Retail Versus Wholesale: It Matters to AT&T

AT&T's rigid approach to distribution became a major news event when the company became entangled in the bankruptcy and shutdown of NorthPoint Communications, a major supplier of high-speed DSL lines. In a nutshell, here's what happened.

One of the Internet’s most significant accomplishments in the world of product and service distribution has been to blur the lines between wholesale and retail. For everyone, it seems, except AT&T.

In a world in which manufacturers increasingly compete with their distributors by selling direct, AT&T apparently feels compelled to do things the old-fashioned way, and in dramatic fashion.

AT&T’s rigid approach to distribution became a major news event at the end of March, when it became entangled in the bankruptcy and shutdown of NorthPoint Communications Inc., a major supplier of high-speed DSL lines. In a nutshell, here’s what happened.

Do Customers Matter?

NorthPoint went bankrupt early this year after a proposed acquisition of the company by Verizon came apart last year. By late March, it said it was out of money. As part of the bankruptcy proceedings, it sold network equipment and other technology to AT&T. It couldn’t sell its customer base, however, and though AT&T is in the DSL business and aggressively seeking out new customers, AT&T declined to acquire NorthPoint customers. About a week after the AT&T transaction was announced, NorthPoint abruptly shut off service to all of its approximately 100,000 customers — many of them small businesses — leaving them without an Internet connection. In this day and age, that is akin to shutting off a company’s electricity or telephone service — you may as well shut the doors.

At this point, AT&T, new owner of the NorthPoint network equipment, might have played hero and attempted to come to the rescue of NorthPoint customers. However, AT&T refused to keep the NorthPoint network running.
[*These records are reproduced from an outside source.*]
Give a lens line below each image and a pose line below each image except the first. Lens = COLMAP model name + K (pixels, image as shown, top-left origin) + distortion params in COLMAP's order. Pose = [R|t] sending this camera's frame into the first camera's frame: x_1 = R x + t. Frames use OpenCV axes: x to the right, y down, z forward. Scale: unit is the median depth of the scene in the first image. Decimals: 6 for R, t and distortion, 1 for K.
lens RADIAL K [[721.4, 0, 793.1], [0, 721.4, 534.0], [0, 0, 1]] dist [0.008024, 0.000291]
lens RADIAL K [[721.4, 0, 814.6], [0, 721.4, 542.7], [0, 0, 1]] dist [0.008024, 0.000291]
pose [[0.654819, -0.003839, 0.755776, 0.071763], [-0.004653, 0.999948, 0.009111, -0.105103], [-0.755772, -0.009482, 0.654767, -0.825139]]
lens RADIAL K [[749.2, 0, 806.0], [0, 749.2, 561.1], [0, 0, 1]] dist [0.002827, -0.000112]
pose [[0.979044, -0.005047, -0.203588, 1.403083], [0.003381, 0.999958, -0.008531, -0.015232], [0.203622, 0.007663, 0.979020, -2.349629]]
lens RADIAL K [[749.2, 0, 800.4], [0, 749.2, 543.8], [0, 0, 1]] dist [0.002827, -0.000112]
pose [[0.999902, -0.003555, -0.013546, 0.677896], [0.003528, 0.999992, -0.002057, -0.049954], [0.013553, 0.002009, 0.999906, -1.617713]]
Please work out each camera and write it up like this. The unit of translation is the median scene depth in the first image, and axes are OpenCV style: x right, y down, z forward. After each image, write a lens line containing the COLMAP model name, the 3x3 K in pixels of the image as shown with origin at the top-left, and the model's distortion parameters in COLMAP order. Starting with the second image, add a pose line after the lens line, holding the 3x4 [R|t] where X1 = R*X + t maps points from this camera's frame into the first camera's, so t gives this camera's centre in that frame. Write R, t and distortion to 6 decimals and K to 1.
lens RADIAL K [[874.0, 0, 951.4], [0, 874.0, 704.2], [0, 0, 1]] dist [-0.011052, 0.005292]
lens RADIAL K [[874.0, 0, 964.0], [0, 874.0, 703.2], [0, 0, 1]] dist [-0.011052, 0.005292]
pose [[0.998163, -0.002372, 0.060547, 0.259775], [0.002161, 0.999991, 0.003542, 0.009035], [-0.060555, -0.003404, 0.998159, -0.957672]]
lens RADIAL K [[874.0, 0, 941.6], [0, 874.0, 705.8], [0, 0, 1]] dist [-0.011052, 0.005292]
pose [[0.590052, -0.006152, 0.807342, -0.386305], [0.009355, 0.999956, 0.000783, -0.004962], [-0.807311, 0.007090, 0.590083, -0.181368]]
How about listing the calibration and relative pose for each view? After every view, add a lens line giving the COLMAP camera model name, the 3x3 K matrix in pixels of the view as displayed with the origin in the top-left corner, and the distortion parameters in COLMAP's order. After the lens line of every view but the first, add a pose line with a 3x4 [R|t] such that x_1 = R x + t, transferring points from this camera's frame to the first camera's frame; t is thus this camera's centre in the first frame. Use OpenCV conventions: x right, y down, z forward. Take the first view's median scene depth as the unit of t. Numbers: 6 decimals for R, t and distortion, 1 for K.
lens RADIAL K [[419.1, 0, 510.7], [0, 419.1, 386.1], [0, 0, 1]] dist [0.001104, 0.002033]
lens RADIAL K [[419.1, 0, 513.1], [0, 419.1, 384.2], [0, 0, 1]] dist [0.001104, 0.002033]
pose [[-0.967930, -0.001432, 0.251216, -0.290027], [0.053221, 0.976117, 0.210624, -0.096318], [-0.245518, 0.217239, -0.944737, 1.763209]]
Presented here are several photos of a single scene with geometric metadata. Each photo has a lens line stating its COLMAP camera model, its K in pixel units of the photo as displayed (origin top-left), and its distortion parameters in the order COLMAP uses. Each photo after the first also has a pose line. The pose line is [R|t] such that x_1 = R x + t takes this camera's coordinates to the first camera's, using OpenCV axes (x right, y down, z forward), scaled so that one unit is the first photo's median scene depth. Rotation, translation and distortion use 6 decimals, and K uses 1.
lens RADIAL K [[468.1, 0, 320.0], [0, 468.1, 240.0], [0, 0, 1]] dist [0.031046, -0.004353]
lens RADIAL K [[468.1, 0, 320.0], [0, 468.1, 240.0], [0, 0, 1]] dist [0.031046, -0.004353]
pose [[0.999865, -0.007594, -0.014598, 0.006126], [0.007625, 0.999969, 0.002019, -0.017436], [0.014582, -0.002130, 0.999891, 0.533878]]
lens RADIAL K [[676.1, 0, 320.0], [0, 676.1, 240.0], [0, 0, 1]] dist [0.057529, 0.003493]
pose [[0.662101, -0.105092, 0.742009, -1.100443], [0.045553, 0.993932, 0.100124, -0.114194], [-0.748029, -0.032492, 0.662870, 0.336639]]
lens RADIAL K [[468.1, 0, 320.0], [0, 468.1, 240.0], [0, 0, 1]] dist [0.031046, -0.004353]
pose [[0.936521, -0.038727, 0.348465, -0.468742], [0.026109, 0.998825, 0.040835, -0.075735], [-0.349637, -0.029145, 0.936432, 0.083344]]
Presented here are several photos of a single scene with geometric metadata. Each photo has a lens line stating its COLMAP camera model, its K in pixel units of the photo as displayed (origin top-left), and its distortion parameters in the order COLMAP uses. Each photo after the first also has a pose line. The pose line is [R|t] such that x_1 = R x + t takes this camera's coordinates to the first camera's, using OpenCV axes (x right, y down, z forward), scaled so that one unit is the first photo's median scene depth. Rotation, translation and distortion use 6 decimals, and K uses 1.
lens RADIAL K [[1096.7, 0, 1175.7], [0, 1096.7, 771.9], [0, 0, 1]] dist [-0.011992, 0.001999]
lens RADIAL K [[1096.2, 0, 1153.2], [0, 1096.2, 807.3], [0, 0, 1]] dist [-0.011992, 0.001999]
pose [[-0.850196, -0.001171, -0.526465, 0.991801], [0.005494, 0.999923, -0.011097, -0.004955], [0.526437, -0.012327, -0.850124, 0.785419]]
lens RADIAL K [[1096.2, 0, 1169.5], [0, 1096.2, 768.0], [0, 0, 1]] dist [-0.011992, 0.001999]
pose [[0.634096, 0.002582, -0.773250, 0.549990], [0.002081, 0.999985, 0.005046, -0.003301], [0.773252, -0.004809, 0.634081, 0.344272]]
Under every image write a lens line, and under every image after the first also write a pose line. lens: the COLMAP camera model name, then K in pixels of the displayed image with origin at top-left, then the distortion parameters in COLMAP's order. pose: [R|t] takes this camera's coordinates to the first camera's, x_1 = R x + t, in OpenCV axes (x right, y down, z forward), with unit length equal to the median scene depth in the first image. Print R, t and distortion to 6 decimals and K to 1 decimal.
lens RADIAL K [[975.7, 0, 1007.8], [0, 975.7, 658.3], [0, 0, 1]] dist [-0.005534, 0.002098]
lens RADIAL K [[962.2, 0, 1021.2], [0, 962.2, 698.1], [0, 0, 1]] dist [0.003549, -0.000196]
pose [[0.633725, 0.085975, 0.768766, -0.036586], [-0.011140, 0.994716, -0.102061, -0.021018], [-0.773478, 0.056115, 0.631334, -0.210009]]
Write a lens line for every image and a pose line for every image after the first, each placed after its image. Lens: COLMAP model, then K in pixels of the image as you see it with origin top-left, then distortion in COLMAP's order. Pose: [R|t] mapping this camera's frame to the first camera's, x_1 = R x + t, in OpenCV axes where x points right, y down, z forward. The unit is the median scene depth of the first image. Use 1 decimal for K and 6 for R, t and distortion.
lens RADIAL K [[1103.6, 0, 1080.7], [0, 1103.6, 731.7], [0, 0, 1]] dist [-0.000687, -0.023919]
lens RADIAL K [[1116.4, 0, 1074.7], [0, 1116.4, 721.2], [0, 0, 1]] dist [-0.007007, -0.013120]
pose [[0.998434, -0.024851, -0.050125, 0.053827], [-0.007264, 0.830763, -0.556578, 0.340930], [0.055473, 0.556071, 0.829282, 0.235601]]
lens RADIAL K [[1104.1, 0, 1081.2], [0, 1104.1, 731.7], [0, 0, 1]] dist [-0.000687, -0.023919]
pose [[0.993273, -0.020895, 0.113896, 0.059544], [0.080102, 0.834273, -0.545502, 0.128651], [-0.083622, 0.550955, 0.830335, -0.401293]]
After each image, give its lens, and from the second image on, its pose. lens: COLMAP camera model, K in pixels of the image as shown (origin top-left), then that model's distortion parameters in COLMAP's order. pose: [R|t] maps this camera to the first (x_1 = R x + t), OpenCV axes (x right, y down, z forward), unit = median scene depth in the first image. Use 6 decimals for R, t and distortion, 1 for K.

That left 100,000 customers scrambling for slow dial-up service to maintain a basic Internet connection and trying to reconnect DSL service — a one- to two-month proposition.

What was AT&T thinking?

Well, on its Web site, AT&T takes a crack at explaining the chain of events, giving its own rationale. It’s kind of understandable, if you like interpreting corporate-speak.

AT&T to the Rescue

“During the past few days, end users of NorthPoint Communications have contacted us for help in managing their transition to a new DSL provider. AT&T understands how difficult this situation is…”

As the Church Lady used to say on “Saturday Night Live”: “Isn’t that special?!”

AT&T provides a few links to sites listing names of DSL providers. Then it provides this explanation: “NorthPoint filed for bankruptcy protection on January 16, 2001, which has unfortunately resulted in NorthPoint’s end users losing their DSL connections. NorthPoint was primarily a wholesale provider which sold its services to ISPs — not end users… On March 22, 2001, AT&T agreed to acquire certain network assets and technology components from NorthPoint Communications… AT&T did not acquire NorthPoint’s wholesale ISP customer base asset — nor the obligation to manage NorthPoint’s network as an ongoing concern. AT&T is not a wholesale provider. We deliver our existing retail DSL service for businesses through relationships with our suppliers Covad and Rhythms. AT&T’s DSL strategy is to both build its own facilities-based service — for which the NorthPoint assets will be used in the coming months — as well as buy services from third-party providers…”

An AT&T spokesperson emphasizes that the operative terms are “wholesale” and “retail.” “It didn’t make sense for us to acquire a wholesale asset when our whole thrust is retail. Wholesale is not our model.”

AT&T’s explanation may make sense to the army of middle managers who devise those spiffy strategic plans that likely project a sharply rising growth curve for the company’s DSL service. But the 100,000 customers who lost DSL service when NorthPoint pulled the plug don’t really care about whether they are buying their DSL service from a wholesaler or a retailer. They just want their Internet connection kept open. And if AT&T had been creative about its approach to this transaction, it almost certainly could have captured a significant number of those 100,000 customers, at very low cost.

But when you’re losing $1.7 billion, as AT&T did last year, you presumably try and stay focused on the big picture. You don’t want to get distracted by the prospect of a mere 100,000 new customers.